4. Die nach pflichtgemäßem Ermessen zu treffende Entscheidung, inwieweit einem Elternteil das Kontaktrecht (§ 187 Abs 1 ABGB) eingeräumt werden soll, hängt stets von den Umständen des Einzelfalls ab, wobei regelmäßig erhebliche Rechtsfragen im Sinn des § 62 Abs 1 AußStrG nicht zu lösen sind (RIS‑Justiz RS0087024 [T6]; RS0097114).
Dass den Vorinstanzen in diesem Zusammenhang eine Fehlbeurteilung unterlaufen wäre, die vom Obersten Gerichtshof aus Gründen der Rechtssicherheit oder Einzelfallgerechtigkeit korrigiert werden müsste, vermag die Mutter nicht aufzuzeigen. Die Festsetzung des Kontaktrechts entspricht den getroffenen Feststellungen, die auf der Empfehlung im eingeholten Sachverständigengutachten basieren. Die Mutter legt nicht konkret dar, welche Änderung sie hinsichtlich des Kontaktrechts anstrebt und stellt insoweit auch gar keinen Antrag auf Abänderung.

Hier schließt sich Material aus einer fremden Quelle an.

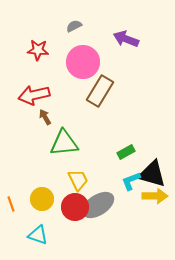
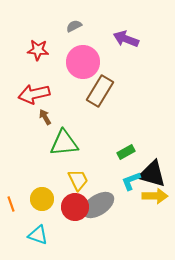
red arrow: moved 1 px up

Zudem steht fest, dass der Vater bindungstolerant ist, den Kontakt zwischen Mutter und Sohn fördert und auch bereit ist, zusätzliche Kontakte zuzulassen, die jedoch von der Mutter bisher – bis zum Zeitpunkt der erstinstanzlichen Entscheidung – nur selten in Anspruch genommen wurden.
5. Einer weiteren Begründung bedarf es nicht (§ 71 Abs 3 AußStrG).